In fact, Williams said, if vertical farmers want to see technological advances in their sector, they should support reform of cannabis laws.
“We would not be able to give you the technology you need at the cost you need it if it was not for the cannabis industry fueling our growth,” he said.
Williams said the company’s work to help large-scale operations such as Shenandoah Growers in Virginia – which has increased production by 25 percent and efficiency by 50 percent – would not have been possible without the explosive growth of the cannabis industry.
Williams said cannabis legalization led to the collection of an estimated $559 million in state tax revenue this year, and the cannabis market as a whole is projected to be a $50 billion/year business in a decade.
Williams urged attendees to tell their state legislators to push for cannabis legalization. Twenty-nine states have legalized recreational or medical use – or both – which leaves 21 states without any cannabis legalization laws, though some are in the process of adopting them.
“When cannabis legislation comes to your state or your country, think about how it’s going to fuel the innovation you need to be successful,” Williams said. “Barriers in the way of cannabis will be barriers in the way for you.”
Another message: Make your voice heard in Congress. That came from Bob Van Heuvelen, founder of lobbying and consulting group VH Strategies in Washington, which runs the Agricultural Innovation Alliance and is pushing for the next farm bill to include language providing assistance to urban agriculture.
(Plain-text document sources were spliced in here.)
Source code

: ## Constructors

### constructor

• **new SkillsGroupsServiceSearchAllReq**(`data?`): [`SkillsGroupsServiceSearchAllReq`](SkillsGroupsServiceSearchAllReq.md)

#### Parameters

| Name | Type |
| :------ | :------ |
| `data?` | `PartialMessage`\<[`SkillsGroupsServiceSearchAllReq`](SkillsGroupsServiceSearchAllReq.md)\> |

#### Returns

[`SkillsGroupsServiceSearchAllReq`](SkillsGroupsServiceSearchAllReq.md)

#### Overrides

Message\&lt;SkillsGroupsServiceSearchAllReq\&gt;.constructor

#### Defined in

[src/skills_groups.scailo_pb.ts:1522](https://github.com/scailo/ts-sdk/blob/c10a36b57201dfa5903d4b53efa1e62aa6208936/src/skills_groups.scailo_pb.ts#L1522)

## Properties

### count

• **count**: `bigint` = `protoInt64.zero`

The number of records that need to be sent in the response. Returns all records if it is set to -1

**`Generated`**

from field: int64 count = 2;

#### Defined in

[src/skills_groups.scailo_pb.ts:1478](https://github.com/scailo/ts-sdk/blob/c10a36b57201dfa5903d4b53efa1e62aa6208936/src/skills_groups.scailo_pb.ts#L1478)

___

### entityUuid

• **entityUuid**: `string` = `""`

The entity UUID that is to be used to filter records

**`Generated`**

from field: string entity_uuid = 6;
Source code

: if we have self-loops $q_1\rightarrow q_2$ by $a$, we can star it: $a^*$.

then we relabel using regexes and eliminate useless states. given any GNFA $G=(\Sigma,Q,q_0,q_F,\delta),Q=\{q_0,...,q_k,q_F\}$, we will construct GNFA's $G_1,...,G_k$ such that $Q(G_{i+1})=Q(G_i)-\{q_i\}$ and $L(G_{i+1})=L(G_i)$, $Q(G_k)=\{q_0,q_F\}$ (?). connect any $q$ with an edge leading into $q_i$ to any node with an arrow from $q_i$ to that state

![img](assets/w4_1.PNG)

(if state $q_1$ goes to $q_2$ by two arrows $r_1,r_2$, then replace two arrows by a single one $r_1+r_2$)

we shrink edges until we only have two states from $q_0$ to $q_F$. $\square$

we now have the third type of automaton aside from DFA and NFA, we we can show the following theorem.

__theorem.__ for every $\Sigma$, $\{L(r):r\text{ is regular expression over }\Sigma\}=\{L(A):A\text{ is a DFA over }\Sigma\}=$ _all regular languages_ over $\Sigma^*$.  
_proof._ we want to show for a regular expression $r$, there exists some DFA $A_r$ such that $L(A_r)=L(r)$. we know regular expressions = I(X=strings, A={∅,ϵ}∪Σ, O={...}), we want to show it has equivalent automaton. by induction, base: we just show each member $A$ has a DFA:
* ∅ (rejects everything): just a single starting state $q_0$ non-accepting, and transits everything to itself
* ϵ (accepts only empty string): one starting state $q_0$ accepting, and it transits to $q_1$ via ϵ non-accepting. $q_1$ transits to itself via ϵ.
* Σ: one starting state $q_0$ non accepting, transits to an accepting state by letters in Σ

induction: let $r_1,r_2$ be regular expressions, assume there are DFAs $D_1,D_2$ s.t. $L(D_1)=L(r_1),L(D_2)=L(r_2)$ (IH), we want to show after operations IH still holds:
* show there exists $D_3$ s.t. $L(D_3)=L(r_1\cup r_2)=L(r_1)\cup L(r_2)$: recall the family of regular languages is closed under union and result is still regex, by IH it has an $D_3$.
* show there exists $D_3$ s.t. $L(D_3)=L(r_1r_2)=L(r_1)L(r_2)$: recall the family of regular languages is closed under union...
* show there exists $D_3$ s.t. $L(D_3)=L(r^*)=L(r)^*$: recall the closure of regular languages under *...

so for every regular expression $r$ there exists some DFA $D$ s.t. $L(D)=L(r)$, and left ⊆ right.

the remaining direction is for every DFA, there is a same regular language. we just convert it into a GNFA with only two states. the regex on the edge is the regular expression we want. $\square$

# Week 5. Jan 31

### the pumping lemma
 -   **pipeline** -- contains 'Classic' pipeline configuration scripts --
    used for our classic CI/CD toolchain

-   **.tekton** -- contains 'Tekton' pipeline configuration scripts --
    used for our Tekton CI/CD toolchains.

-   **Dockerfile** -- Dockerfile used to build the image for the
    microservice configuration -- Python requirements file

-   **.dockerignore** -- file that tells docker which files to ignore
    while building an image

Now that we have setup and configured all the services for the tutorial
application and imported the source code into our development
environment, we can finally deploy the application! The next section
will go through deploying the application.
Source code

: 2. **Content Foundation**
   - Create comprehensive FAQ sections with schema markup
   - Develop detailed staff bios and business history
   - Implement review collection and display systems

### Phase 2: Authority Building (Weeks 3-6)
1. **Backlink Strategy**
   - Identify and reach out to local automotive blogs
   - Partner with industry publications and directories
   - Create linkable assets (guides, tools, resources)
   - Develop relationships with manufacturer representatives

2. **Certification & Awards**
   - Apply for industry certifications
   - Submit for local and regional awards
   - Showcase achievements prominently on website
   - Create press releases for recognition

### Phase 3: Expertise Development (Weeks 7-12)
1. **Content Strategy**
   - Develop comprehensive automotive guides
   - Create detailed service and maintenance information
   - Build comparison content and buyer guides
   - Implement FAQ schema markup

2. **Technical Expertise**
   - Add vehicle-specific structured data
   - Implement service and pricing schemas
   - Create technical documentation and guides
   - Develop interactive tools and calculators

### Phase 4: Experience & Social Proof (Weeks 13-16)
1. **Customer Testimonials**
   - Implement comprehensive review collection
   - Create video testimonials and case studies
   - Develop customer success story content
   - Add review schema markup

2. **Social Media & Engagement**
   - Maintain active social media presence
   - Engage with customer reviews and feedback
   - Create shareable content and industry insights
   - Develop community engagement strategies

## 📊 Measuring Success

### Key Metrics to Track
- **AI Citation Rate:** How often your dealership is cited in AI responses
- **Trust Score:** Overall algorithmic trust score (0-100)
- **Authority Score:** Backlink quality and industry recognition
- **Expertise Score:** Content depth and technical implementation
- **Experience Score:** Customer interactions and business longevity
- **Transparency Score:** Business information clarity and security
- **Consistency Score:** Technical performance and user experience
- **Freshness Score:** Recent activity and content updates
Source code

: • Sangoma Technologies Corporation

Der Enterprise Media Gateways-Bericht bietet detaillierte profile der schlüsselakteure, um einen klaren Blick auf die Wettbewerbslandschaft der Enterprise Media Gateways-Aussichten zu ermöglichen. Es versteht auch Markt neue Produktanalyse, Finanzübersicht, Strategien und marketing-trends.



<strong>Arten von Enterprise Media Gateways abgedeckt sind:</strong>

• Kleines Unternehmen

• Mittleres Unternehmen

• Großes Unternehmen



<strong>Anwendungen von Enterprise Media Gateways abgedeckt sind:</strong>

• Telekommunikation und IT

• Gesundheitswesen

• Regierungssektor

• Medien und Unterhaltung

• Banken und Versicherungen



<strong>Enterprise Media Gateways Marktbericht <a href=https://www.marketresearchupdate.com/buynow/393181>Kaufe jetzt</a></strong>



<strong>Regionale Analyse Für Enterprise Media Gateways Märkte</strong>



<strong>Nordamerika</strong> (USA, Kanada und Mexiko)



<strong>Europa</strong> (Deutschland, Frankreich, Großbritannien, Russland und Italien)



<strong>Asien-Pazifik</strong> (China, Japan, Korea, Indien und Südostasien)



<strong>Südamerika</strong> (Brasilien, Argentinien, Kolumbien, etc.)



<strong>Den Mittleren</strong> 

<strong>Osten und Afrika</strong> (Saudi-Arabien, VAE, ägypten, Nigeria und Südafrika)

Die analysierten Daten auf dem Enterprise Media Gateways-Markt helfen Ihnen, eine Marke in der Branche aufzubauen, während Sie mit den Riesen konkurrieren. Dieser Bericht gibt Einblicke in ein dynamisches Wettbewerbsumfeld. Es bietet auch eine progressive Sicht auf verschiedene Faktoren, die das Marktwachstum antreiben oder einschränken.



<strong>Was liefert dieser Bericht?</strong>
Both Van Heuvelen and Ramaswamy told the vertical farming advocates they need to engage on the issue of whether indoor growers can label their foods organic. At the next meeting of the National Organic Standards Board (Oct. 31-Nov. 2), that issue is expected to come up again.
“Some of your colleagues have applied for hydroponically produced foods to be designated as organic,” Ramaswamy said. “But the traditional organics community does not want to allow that,” arguing that only foods grown in soil can be designated organic.